Her children were all under the age of ten. Can you imagine what those IRAs would be worth 50 years from now?

The IRS disagreed with her deducting payroll, and they wound up in Tax Court.

Your puzzler question is: why?
(1) You: The Court did not believe that the kids really did anything. Maybe she was just trying to deduct their allowances.
Me: The tax law becomes skeptical when related parties are involved, and you cannot get much more related than a mother and her children.  It was heightened in this case as the children were so young. For the most part, though, the Court believed her when she described what the children did.
(2) You: Mom used the money she “paid” the kids for their support – like paying their school tuition, for example.
Me: The tax law disallows a deduction if the money is disguised support, which tax law expects to be provided a dependent child.
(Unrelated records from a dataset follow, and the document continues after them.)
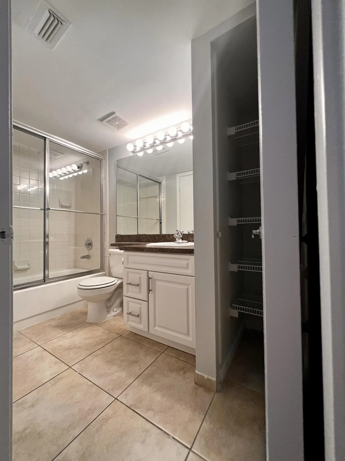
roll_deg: +0.3
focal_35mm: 13
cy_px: 230
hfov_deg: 89.9
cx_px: 172
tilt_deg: +1.2
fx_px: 173
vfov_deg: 106.2
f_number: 1.8
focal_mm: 1.57
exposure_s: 1/120
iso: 160
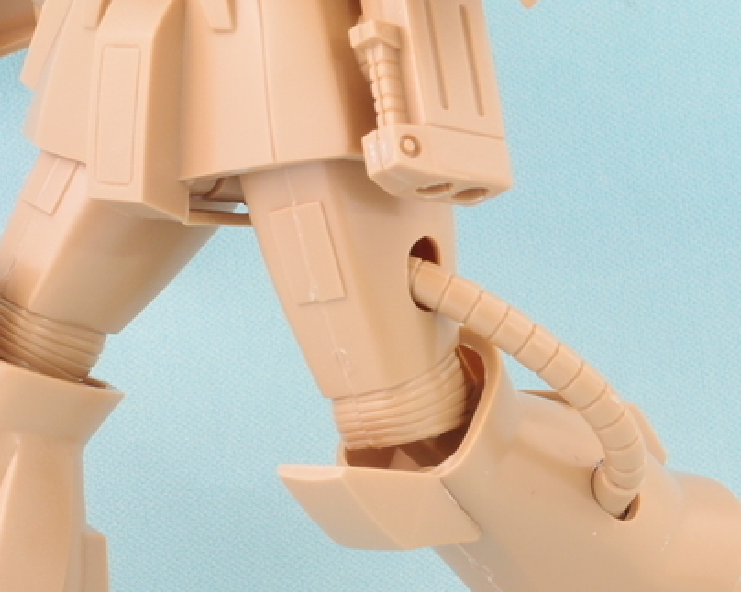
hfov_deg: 12.9
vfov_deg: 10.3
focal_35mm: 149
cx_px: 193
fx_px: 3267
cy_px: 546
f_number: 8
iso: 100
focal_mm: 16.63
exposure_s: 1.3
In this case, the Court saw the children buying books, games and normal kid items; some money also went to Section 529 plans. The Court did not believe that mom was trying to deduct support expenses.
(3) You: She could not provide paperwork to back-up her deductions. What if she paid the kids in cash, for example?
Me: Good job. One reads that the Court wanted to believe her, but she presented no records. She did not provide bank statements showing the kids depositing their paychecks, presumably because the children did not have bank accounts.
She did not provide copies of the Section 529 plans. That was so easy to do that I found the failure odd.
At least she could show the Court a Form W-2.
Mom had not even issued W-2s.
The Court was exasperated.

It allowed her a deduction of $250 per child, as it believed that the kids worked. It could not do more in the absence of any documentation.

And there is the answer to the puzzler.

Too often it is not mind-numbing tax details that trip-up a taxpayer. Sometimes there is just a lapse of common sense.

Like issuing a W-2 if you want the IRS to believe you paid wages to somebody.